### Work request
Copy word for word the passage of the court ruling below, starting at "JURISDICTION     :   SUPREME COURT" and ending at "WASCA 65 (S)".

JURISDICTION     :   SUPREME COURT OF WESTERN AUSTRALIA

TITLE OF COURT  :   THE COURT OF APPEAL (WA)

CITATION: KUDRIN -v- CITY OF MANDURAH [2012] WASCA 65 (S)

CORAM:   BUSS JA

NEWNES JA
ALLANSON J

HEARD:   16 DECEMBER 2011 & ON THE PAPERS

DELIVERED          :   27 MARCH 2012

SUPPLEMENTARY

DECISION              :3 MAY 2012

FILE NO/S:   CACV 2 of 2011

BETWEEN:   NIKOLAI KUDRIN

First Appellant

MARIA KUDRIN
Second Appellant

AND

CITY OF MANDURAH
Respondent

ON APPEAL FROM:

Jurisdiction              :  DISTRICT COURT OF WESTERN AUSTRALIA

Coram  :WISBEY DCJ

File No  :CIV 1629 of 2009

Catchwords:

Practice and procedure - Costs - Successful party entitled to order for costs - Turns on its own facts

Legislation:

Rules of the Supreme Court 1971 (WA), O 66 r 1

Result:

Appellant to pay respondent's costs to be taxed

Category:    B

Representation:

Counsel:

First Appellant              :     In person

Second Appellant          :     In person

Respondent:     Mr J Eller

Solicitors:

First Appellant              :     In person

Second Appellant          :     In person

Respondent:     John Eller

Case(s) referred to in judgment(s):

Kudrin v City of Mandurah [2012] WASCA 65

  1. JUDGMENT OF THE COURT:    On 27 March 2012, we dismissed an appeal by the appellants against a decision of Wisbey DCJ in the District Court striking out the appellants' statement of claim as disclosing no arguable claim and dismissing their action for negligence against the respondent: Kudrin v City of Mandurah [2012] WASCA 65.  The appellants, who are both elderly, did not attend when judgment was delivered and were given an opportunity to make written submissions on costs.  Both parties have now filed and served submissions on costs and, in accordance with an order made on 27 March 2012, the question of costs is to be determined on the papers.

### Dataset extract
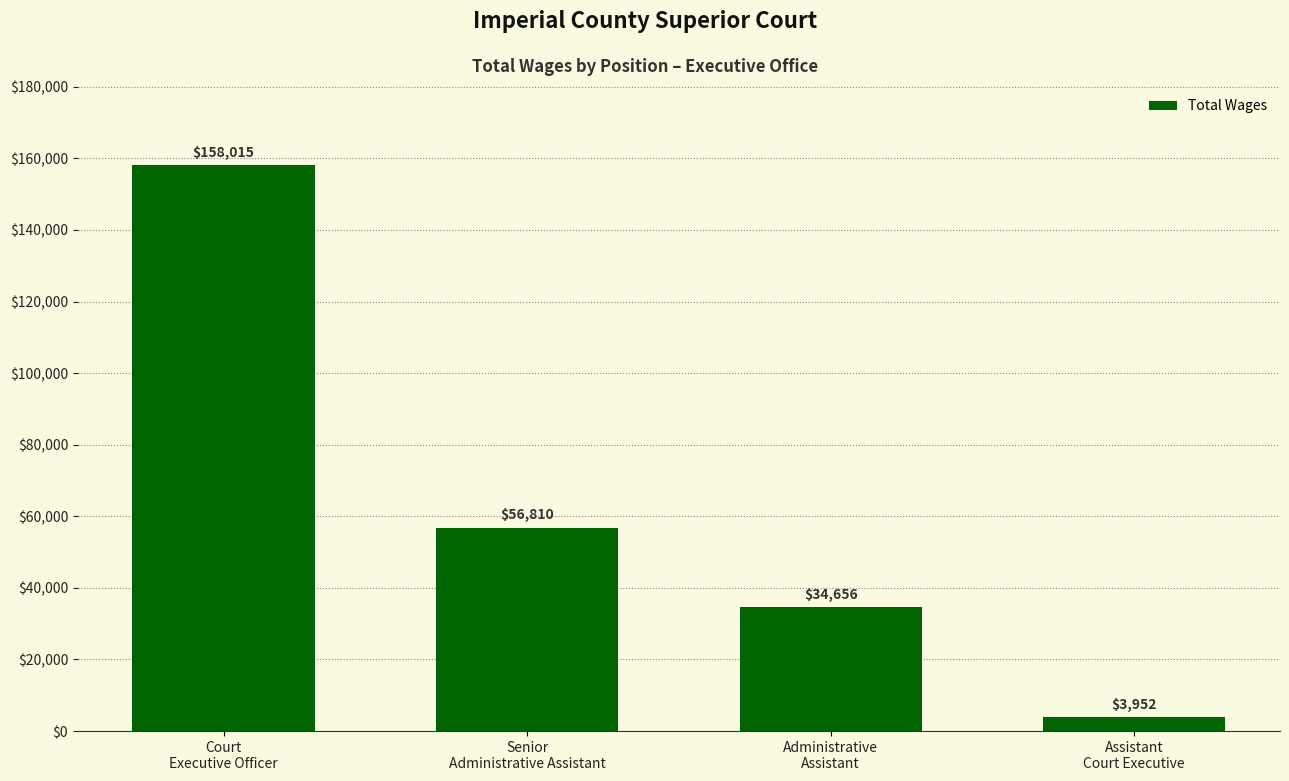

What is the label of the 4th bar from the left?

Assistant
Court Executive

### Solution
JURISDICTION     :   SUPREME COURT OF WESTERN AUSTRALIA

TITLE OF COURT  :   THE COURT OF APPEAL (WA)

CITATION: KUDRIN -v- CITY OF MANDURAH [2012] WASCA 65 (S)